Adriana Barbaro and Jeremy Earp’s documentary Consuming Kids: The Commercialization of Childhood explores how corporations create a culture of consumption and commodification through an unregulated multibillion-dollar youth marketing industry, and how this culture has negative developmental and physical effects on children. Experts include activists, youth marketers, doctors, psychologists, and academics, including Susan Linn, author of Consuming Kids: Protecting Our Children from the Onslaught of Marketing and Advertising, and sociologist Juliet Schor, author of Born to Buy: The Commercialized Child and the New Consumer Culture.1 The smart commentary is illustrated with clips of commercials, television shows, video games, and Internet sites, which contrast the slow, simple, black-and-white ads of the 1950s with the fast-paced, sophisticated, and glitzy ads of today. These images powerfully exemplify the “360 degree immersive marketing”2 environment in which children live, inundated by advertising not only on television and in print ads, but through the Internet, cell phones, iPods, and even schools and friends lured by marketing firms to act as stealth market researchers. The film chillingly describes how marketing firms use focus groups, ethnographic research, and even neurological imaging to understand children and develop marketing strategies designed to manipulate children into becoming lifelong consumers, insinuating their brands into the very fabric of children’s lives.

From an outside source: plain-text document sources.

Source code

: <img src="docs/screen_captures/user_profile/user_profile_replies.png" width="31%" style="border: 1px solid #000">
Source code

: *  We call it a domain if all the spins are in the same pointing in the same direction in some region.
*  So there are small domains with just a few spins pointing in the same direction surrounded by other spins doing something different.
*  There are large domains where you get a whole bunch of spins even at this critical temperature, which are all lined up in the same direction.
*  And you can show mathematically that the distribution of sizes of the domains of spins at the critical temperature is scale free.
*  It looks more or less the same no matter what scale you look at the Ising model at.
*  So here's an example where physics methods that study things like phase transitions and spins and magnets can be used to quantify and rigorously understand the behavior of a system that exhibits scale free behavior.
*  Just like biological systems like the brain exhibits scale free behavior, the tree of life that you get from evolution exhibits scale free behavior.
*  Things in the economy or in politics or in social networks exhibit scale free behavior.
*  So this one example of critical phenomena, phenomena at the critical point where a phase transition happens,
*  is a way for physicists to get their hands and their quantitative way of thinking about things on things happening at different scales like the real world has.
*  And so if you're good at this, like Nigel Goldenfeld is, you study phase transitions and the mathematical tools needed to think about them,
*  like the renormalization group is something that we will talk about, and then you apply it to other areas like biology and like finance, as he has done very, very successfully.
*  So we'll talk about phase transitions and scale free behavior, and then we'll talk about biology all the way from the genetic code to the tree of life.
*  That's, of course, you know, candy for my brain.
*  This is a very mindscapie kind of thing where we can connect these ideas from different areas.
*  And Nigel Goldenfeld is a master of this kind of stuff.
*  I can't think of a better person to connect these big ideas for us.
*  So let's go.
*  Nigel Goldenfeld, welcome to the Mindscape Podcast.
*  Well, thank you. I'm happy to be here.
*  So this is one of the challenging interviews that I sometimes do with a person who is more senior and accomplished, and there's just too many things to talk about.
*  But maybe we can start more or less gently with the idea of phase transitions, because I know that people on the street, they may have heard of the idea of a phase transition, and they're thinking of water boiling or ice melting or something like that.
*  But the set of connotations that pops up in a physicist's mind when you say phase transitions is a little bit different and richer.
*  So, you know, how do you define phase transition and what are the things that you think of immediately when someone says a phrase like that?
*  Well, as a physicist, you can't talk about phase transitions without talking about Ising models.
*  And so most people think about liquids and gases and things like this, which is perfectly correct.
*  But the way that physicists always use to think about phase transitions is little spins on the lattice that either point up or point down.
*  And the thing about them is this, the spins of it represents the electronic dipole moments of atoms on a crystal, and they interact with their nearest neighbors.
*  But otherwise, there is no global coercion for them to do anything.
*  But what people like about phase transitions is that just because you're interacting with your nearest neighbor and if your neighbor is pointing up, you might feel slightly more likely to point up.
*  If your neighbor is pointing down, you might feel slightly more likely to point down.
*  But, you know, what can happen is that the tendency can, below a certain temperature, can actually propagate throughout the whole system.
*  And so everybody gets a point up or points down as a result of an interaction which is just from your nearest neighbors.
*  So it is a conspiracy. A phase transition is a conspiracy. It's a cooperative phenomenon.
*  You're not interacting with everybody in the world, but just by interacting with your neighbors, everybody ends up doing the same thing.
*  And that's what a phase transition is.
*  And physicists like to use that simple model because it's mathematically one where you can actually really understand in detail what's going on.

Experts then describe the pervasive and pernicious effects of this commercialized youth culture on the health and well-being of children, including increased rates of ADHD, depression, obesity, diabetes, and hypertension as well as decreased ability to engage in free, unstructured, creative play and possibly negative effects on brain development, particularly in young children exposed to excessive media. But perhaps most distressing are the values marketers seek to instill into children—values of self-indulgence, instant gratification, materialism, and the belief that you are what you buy. How did this happen? According to the film, in the 1980s, Congress and the Reagan administration divested the Federal Trade Commission of all authority to regulate advertising to children, and the United States stands as the only industrialized nation that does not regulate advertising to children. Consuming Kids: The Commercialization of Childhood concludes with a call for government regulation of advertising to children, countering the arguments that individual parents should bear the full responsibility of protecting children.

While only briefly mentioning how advertising is gendered (see the clip running at 40:00-43:00) and not addressing race and sexuality in commercial youth culture, Consuming Kids: The Commercialization of Childhood nevertheless would be very useful in feminist classrooms for engaging students in discussions around the deleterious effects of commercialization, consumerism, and capitalism, as well as in discussions of individual versus systemic solutions to social problems.

1 Susan Linn, Consuming Kids: Protecting our Children from the Onslaught of Marketing and Advertising (New York: Anchor, 2005); Juliet B. Schor, Born to Buy: The Commercialized Child and the New Consumer Culture (New York: Scribner, 2004).

2 Nick Russell, as quoted in the film. See p. 3 of the transcript, available at

Carrie N. Baker (, Assistant Professor of Sociology and Women’s Studies at Berry College in Mount Berry, Georgia, is author of The Women’s Movement against Sexual Harassment (New York: Cambridge University Press, 2008).